Le tout constitue une toux, une liqueur qui dort à l’arrière du non stagiaire,
Barré d’une tâche dans le viseur d’usage, des cyclistes le cadrent, relatent,
pour faire saison, de minuscules bêtes violentent la baie,
et l’asphalte dans tous les sens jaillit de quelque petite vessie.
Visant l’eau trouble de la pièce, la brise s’engouffre qui sépare de,
jusqu’à y reconnaître : l’imprimé d’un poisson foulant le tapis
comme un geai vitré dans le coton, le panier plein du silence des prairies.

Du vol hanté par ce col en V, le recul voit chuter les anses,
Et l’algorithme épier sa mule, dans de gros endroits silencieux.
J’ai besoin d’une foule de gens,
mais j’ai du mal à y faire face, jour après jour.
Je reviens d’une interview géante et je suis resté suspendu au microphone.
Il faut que je me barre de la ville, quitter la ville,
Penser à quitter la ville ; et, je pense à mon ami mais je ne sais pas où il danse
Car le monde est de retour et je ne veux plus le voir partir.
Là dans le noir, il est la moitié passé de cinq,
Tu as perdu tous tes morceaux dans le vent
Et il n’y a rien de mieux qu’un ami pour te dire que tu pisses dans le vent.
Je n’ai jamais connu un homme qui disait autant de mensonges, comment pourrais-je me rappeler à qui il s’adressait ?
J’espère qu’il y en aura de nouveau.
Paysage mendiant

Le garage empeste jusqu’au trottoir d’en face, les bouteilles de Calva ruissellent encore sur l’asphalte, des débris scintillants par moment, plus maintenant ou à peine, le t-shirt mouillé de la fille fit forte impression, la soirée déguisée travaillait sa plastique et le MONDE s’était retourné sur elle, le MONDE se serait passé de l’épisode du sparadrap dans la cuisine.
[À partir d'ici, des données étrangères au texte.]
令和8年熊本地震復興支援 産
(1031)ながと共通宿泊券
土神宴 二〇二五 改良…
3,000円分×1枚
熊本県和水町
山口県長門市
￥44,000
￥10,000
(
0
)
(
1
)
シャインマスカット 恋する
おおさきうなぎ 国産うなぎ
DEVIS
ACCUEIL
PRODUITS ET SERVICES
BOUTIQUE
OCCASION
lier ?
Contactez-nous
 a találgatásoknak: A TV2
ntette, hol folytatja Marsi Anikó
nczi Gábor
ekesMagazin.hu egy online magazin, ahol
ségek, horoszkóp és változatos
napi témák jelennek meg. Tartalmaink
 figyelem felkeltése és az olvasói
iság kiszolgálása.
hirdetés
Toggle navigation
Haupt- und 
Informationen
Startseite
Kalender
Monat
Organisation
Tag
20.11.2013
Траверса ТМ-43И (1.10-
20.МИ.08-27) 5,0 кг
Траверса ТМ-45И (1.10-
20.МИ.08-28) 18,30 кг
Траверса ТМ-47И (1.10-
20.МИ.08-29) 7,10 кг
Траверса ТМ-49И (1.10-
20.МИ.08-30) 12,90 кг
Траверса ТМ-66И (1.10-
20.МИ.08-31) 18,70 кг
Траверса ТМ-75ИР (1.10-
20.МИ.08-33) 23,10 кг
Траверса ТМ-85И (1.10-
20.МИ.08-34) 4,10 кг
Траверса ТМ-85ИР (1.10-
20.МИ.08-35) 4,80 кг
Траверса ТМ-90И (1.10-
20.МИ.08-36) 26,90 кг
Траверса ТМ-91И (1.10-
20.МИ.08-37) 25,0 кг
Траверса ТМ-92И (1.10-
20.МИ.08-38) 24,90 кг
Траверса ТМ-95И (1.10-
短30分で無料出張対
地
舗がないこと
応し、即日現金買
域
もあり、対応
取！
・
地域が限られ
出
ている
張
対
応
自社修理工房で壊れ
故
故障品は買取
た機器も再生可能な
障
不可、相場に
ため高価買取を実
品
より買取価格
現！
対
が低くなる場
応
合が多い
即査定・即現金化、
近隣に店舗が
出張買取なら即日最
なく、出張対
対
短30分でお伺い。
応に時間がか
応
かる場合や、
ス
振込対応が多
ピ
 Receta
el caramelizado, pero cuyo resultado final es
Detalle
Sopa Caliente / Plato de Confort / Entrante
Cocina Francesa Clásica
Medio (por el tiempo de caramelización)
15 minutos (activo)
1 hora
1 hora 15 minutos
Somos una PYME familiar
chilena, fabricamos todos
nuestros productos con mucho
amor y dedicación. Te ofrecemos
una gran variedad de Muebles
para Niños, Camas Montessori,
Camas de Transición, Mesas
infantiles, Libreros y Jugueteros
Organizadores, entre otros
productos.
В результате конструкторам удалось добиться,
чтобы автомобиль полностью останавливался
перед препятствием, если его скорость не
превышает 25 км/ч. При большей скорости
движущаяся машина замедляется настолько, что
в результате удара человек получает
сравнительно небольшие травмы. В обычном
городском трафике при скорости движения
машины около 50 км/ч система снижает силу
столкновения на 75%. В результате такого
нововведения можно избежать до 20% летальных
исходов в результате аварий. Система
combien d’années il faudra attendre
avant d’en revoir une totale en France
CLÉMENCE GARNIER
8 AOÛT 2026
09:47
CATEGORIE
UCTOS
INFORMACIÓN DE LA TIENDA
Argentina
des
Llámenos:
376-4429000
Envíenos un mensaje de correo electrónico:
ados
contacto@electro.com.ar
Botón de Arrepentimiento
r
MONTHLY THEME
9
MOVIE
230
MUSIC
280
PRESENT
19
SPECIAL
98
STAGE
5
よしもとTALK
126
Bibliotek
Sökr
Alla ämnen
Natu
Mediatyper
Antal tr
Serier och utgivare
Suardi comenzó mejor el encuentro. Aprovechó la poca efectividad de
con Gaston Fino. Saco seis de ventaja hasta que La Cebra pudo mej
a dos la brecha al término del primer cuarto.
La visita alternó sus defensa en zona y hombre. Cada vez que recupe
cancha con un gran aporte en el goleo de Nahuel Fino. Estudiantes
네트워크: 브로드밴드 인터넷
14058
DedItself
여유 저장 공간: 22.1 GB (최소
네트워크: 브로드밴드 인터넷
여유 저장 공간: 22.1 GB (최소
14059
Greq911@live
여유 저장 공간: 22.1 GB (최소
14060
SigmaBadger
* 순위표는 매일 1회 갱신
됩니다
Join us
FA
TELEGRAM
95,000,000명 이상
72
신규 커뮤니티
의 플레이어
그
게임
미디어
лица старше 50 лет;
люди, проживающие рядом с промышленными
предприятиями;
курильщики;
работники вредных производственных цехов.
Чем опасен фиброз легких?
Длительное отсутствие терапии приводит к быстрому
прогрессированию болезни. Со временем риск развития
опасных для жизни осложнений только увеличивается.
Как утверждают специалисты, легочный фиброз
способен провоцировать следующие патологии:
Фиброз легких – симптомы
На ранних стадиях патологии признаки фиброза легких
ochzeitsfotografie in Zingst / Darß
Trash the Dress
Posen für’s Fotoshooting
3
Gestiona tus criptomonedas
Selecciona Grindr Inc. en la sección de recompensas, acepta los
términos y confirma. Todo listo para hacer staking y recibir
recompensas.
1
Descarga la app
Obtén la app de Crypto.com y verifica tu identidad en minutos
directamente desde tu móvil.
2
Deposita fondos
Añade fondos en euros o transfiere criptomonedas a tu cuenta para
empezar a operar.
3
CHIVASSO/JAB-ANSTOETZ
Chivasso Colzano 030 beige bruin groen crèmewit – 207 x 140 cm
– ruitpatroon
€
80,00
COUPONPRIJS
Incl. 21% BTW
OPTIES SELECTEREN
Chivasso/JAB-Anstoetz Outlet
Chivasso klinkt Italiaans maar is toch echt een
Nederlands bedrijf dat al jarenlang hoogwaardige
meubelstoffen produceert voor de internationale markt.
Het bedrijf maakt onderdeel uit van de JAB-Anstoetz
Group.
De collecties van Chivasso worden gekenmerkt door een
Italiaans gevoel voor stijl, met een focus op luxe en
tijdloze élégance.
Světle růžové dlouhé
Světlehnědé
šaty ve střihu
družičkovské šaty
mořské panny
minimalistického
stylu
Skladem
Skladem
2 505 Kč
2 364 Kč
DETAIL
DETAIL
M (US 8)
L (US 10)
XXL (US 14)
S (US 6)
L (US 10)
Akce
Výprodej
Chez cet héritier dont la papèterie avait refait la fortune, il y avait du beau monde, du beau linge utile à demi-discrètement invité. La piscine faisait que tout était classieux, la nature du vomi, compris, des gestes classieux. Seuls tranchent les grumeaux de la piscine avec le tableau des murs, je passerai probablement par le lisse, celui de longs cheveux nettoyés, dans ma carrière. C’est long une carrière, certaines sont inépuisables, on y meurt quand même à la fin, avec de la poussière de marbre, en maître d’école caverneuse dont les cercles envahirent le public avec les tonalités renouvelables de l’infini abrutissement des sens jusqu’à expiration du passé, quand le passé se barre, le présent s’efface dans une grande lumière blanche qui témoigne de l’absence d’oxygène dans les poumons, et le Monde meurt devant l’impuissance de disparaitre avant lui.